The Settlement of War Claims Act of March 10, 1928, 45 Stat. 254, 277, provides:
"Sec.19. Subsection (f) of § 10 of the Trading with the Enemy Act, as amended, is amended by adding at the end thereof the following new paragraph:"
" In the case of any such patent, trademark, print, label, or copyright, conveyed, assigned, transferred or delivered to the Alien Property Custodian or seized by him, any suit brought under this subsection, within the time limited therein, shall be considered as having been brought by the owner within the meaning of this subsection, insofar as such suit relates to royalties for the period prior to the sale by the Alien Property Custodian of such patent, trade-mark, print, label, or copyright, if brought either by the Alien Property Custodian or by the person who was the owner thereof immediately prior to the date such patent, trade-mark, print, label, or copyright was seized or otherwise acquired by the Alien Property Custodian."
Counsel suggest that, although this enactment came long after transfer of the patents and rights incident thereto to the Chemical Foundation, and years after the present suits began, it authorized the German claimants
to recover as if owners according to the terms of the original act and the license to the Du Pont Company. Manifestly, such an interpretation would give rise to a grave constitutional objection -- deprivation of the Chemical Foundation of property without due process.
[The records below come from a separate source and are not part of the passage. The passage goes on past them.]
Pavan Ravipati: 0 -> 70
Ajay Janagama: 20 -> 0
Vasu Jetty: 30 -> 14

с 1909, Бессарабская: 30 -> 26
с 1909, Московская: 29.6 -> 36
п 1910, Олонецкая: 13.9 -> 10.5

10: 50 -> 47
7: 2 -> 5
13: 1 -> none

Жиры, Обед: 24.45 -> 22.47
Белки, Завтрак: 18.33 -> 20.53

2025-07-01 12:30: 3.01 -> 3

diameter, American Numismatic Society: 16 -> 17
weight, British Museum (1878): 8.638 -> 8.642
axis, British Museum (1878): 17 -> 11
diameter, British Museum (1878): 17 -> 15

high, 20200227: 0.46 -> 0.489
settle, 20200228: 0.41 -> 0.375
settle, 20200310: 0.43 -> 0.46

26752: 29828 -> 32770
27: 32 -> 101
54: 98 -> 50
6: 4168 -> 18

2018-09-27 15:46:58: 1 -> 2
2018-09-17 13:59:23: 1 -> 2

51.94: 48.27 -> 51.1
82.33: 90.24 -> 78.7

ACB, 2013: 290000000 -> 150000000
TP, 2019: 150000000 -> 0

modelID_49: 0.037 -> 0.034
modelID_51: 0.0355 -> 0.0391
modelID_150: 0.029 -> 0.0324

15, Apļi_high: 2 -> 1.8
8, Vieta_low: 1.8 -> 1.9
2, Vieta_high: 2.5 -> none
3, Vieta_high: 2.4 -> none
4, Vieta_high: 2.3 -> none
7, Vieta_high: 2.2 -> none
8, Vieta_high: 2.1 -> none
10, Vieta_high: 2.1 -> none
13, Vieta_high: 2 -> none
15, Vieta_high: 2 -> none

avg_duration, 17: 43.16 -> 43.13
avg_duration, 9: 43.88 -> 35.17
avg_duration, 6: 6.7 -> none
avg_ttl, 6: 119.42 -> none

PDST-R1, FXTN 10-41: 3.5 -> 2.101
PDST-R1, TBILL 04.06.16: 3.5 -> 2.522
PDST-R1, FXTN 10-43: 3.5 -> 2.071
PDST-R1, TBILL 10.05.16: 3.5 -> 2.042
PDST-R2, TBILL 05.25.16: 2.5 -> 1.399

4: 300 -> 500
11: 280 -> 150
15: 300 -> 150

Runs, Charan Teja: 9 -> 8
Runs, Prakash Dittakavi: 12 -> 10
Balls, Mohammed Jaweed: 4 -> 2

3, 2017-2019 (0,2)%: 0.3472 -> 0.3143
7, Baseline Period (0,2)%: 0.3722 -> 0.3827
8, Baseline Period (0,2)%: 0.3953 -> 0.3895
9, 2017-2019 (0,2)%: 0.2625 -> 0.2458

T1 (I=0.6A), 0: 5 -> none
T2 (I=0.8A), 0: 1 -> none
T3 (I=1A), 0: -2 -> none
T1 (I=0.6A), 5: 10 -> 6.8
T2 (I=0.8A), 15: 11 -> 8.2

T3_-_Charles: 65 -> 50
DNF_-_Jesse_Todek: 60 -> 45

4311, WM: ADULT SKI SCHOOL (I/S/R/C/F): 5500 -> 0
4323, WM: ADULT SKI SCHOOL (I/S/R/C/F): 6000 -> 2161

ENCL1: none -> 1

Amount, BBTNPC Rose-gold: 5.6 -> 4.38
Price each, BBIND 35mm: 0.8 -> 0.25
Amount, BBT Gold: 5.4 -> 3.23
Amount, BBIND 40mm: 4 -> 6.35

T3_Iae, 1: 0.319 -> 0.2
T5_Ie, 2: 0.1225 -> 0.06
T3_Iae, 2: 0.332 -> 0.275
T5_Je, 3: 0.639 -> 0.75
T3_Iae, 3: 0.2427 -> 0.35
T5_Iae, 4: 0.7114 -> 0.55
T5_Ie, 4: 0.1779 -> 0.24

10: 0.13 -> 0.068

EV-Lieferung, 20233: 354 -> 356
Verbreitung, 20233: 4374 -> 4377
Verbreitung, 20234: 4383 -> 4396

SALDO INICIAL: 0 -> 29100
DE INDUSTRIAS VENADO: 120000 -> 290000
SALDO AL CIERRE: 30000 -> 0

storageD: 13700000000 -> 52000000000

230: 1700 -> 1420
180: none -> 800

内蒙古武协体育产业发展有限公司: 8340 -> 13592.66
Moreover, the licensee accepted the grant under the provision that any suit for compensation should be brought by the owner within one year after termination of the war, "for all use and enjoyment of the said patented invention," and, if not,
"then the licensee shall not be liable to make any further deposits, and all funds deposited by him shall be repaid to him on order of the alien property custodian."
In the circumstances, the act cannot be interpreted and applied as suggested.
The decree below must be
MR. JUSTICE SUTHERLAND and MR. JUSTICE STONE took no part in the consideration or decision of this case.